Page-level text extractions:

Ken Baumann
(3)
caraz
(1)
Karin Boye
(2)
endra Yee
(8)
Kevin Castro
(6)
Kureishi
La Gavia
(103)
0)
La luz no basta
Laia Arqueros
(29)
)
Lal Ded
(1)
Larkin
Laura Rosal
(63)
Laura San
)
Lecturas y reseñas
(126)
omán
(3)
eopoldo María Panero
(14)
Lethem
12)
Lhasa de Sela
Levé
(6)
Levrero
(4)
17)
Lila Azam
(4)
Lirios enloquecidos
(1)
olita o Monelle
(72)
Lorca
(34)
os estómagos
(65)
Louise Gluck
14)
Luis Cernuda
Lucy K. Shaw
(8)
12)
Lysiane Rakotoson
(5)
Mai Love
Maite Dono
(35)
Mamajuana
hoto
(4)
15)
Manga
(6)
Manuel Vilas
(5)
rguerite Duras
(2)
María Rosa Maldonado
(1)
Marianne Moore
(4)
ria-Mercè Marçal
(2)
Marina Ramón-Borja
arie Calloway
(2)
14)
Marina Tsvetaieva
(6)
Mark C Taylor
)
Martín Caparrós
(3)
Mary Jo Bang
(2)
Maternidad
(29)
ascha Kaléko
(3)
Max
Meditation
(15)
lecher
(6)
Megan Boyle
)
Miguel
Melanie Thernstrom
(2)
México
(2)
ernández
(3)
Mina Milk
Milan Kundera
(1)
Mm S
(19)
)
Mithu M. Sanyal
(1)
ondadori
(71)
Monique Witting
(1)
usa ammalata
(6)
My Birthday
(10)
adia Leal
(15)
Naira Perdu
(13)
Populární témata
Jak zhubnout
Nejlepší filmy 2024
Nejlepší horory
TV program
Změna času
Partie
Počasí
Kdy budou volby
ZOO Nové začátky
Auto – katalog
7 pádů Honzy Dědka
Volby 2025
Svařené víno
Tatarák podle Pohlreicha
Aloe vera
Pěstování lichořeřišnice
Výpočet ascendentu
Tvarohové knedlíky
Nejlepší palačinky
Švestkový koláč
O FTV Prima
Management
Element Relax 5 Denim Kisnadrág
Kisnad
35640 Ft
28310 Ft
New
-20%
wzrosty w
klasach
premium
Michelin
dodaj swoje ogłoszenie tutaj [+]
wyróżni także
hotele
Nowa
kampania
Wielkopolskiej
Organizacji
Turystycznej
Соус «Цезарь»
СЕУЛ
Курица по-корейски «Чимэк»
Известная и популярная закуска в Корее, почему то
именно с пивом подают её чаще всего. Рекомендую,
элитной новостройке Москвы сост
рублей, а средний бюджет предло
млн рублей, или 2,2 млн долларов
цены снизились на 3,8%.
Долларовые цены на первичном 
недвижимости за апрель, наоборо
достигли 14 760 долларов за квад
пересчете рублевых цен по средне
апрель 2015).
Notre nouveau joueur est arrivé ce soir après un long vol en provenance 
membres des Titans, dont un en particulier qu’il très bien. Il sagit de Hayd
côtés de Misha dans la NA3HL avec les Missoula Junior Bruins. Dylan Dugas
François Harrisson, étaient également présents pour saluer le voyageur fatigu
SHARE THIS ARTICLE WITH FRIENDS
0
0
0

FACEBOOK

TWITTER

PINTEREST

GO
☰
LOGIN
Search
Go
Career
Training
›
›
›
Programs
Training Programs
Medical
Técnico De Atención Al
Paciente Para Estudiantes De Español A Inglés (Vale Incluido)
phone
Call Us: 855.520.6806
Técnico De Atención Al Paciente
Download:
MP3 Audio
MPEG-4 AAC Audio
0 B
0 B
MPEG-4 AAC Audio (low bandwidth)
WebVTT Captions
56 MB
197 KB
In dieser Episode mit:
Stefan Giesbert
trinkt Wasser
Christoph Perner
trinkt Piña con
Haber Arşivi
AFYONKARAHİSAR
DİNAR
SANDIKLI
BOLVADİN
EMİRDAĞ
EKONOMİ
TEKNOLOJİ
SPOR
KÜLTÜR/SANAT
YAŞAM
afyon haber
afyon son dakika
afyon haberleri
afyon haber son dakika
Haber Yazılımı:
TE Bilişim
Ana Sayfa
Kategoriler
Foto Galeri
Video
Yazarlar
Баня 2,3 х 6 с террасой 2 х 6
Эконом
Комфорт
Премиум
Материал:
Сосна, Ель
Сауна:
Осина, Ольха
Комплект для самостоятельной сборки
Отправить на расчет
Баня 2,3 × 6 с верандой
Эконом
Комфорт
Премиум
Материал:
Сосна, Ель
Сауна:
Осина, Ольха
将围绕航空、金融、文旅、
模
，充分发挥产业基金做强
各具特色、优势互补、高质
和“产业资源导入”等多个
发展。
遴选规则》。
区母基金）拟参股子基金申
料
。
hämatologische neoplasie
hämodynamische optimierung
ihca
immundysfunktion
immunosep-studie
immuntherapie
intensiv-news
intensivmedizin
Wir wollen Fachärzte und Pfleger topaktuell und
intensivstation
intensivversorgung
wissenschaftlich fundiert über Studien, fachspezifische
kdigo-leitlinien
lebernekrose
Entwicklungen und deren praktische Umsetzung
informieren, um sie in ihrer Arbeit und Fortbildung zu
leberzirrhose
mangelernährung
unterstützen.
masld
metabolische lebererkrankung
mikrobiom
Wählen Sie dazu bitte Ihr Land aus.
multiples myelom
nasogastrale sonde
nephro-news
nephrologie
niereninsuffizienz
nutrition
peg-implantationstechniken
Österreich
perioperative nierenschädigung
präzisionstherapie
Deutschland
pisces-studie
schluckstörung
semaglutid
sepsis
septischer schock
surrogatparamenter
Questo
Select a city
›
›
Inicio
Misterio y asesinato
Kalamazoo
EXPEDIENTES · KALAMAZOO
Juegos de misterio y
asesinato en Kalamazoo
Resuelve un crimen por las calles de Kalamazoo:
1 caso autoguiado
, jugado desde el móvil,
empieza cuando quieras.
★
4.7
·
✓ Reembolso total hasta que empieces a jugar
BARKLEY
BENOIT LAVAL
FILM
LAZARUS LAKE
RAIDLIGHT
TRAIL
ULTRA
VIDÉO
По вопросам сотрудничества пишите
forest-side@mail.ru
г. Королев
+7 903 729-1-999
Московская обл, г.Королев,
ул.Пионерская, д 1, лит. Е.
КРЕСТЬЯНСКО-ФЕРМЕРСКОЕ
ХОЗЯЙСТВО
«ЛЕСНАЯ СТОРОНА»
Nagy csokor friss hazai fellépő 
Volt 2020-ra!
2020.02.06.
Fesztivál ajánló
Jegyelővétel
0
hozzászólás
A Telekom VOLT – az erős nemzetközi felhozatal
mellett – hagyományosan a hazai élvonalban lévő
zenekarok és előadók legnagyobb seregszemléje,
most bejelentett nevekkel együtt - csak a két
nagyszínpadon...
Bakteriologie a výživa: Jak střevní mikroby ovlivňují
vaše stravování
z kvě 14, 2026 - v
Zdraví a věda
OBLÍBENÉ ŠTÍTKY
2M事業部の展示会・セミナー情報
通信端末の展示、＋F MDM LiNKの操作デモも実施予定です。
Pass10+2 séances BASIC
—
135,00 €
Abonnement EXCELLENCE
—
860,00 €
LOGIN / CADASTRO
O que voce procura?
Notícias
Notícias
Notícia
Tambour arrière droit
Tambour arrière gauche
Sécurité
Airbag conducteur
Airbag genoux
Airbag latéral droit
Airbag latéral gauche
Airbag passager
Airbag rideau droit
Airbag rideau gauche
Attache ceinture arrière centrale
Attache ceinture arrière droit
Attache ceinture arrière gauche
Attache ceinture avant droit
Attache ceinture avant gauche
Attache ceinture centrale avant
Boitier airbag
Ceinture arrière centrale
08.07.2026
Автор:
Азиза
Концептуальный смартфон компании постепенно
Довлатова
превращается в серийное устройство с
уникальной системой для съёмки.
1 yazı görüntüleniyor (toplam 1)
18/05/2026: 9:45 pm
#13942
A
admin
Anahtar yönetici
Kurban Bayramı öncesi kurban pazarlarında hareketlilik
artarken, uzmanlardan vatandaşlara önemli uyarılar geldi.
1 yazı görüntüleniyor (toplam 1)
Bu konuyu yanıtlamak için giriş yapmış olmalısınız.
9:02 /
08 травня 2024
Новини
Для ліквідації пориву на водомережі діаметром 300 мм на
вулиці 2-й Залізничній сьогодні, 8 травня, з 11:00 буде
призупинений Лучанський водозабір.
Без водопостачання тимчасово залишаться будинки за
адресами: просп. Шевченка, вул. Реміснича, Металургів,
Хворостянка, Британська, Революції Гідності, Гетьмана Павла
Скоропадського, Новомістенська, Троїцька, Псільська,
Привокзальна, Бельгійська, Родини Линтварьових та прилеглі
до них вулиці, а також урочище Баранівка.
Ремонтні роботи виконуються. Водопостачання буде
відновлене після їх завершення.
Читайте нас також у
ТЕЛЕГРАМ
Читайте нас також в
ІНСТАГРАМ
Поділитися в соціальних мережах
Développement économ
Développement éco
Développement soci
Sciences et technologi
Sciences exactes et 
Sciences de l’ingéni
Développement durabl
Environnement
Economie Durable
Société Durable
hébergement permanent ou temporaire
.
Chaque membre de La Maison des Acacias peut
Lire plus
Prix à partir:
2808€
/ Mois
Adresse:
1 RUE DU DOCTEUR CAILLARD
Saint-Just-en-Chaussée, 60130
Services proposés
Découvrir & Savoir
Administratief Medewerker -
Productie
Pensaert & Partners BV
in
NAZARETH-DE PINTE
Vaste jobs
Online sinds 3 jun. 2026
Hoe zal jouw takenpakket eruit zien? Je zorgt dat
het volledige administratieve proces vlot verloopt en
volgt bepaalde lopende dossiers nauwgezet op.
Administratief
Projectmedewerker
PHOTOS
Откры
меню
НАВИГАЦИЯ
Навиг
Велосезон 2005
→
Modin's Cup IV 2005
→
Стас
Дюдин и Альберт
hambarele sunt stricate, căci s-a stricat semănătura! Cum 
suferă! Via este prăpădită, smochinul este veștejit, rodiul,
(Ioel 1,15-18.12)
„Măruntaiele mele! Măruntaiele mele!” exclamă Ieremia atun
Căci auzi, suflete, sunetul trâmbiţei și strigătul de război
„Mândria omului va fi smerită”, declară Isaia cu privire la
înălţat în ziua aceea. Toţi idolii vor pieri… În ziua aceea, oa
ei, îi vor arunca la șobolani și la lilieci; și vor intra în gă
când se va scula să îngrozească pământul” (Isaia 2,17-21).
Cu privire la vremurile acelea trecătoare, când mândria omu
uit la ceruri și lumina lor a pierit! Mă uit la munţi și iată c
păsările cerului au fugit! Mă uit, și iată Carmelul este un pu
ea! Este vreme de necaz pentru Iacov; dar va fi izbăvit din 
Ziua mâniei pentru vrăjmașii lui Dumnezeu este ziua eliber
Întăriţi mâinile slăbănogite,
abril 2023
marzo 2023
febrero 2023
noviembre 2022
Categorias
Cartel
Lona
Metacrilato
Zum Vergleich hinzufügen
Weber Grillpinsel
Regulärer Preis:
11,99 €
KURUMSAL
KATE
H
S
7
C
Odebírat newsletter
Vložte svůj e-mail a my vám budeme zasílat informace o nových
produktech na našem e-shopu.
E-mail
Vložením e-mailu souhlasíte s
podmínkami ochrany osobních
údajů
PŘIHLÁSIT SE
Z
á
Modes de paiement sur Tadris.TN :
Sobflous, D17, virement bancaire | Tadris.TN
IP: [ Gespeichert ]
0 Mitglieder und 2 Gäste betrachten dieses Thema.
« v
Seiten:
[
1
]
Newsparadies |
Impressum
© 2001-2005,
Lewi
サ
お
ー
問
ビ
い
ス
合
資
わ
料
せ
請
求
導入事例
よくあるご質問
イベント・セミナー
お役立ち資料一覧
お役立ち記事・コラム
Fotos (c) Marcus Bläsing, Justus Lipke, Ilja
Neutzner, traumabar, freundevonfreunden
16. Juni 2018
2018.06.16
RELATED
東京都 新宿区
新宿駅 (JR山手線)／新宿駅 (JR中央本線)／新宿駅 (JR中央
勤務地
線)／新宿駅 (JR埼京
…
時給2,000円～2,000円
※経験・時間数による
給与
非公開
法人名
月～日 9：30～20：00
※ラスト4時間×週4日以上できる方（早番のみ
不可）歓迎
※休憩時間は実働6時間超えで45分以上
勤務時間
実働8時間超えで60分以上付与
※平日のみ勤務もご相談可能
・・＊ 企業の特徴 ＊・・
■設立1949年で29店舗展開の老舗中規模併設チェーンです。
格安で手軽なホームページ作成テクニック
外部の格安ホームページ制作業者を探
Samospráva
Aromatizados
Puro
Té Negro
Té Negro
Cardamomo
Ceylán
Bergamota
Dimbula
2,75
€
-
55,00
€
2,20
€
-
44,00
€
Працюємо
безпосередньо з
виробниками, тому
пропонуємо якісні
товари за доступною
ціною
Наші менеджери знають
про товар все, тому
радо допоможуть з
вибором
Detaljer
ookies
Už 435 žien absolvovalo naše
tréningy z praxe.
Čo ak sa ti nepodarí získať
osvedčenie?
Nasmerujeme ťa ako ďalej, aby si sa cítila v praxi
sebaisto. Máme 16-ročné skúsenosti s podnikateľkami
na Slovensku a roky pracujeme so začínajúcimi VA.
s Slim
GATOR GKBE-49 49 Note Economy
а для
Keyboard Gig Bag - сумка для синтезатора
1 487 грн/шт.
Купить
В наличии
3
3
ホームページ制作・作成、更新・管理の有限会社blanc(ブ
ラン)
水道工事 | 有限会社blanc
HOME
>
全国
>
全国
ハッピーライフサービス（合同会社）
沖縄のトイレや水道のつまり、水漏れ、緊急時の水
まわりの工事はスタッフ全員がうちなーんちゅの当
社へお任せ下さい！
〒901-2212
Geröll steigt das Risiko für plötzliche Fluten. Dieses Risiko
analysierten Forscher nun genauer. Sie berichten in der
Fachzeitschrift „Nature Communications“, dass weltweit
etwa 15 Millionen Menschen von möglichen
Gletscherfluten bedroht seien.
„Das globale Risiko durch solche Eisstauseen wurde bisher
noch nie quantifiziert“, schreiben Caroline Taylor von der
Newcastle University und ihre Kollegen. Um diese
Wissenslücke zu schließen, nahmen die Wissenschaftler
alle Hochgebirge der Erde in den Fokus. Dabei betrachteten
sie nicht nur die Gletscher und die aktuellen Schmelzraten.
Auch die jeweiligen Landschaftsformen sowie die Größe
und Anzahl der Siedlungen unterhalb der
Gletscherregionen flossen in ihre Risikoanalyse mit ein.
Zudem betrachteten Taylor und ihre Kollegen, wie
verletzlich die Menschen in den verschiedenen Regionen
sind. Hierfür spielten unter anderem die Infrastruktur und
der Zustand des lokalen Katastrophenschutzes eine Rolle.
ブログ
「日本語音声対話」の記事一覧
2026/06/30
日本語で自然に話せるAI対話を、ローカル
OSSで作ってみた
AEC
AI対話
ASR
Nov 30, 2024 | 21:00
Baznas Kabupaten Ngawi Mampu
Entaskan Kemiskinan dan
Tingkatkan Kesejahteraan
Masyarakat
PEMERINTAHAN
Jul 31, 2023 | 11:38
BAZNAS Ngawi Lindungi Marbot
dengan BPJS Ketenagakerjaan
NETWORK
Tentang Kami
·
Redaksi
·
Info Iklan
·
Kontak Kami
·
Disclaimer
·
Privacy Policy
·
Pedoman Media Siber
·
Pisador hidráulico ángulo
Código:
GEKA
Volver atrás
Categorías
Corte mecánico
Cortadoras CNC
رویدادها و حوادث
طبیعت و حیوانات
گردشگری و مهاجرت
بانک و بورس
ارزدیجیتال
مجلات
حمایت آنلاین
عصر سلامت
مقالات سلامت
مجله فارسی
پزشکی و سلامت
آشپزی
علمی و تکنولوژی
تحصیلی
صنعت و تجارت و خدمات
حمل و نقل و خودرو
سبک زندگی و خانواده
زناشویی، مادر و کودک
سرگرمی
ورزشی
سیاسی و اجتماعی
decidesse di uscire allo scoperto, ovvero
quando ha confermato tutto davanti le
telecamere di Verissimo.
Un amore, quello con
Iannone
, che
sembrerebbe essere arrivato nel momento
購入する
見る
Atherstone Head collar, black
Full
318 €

§ **TRY IT**:
Tally, in the data above, the lines where the word "також" occurs, and give the figure alone.

§ **ANSWER FOR THIS EXERCISE**:
3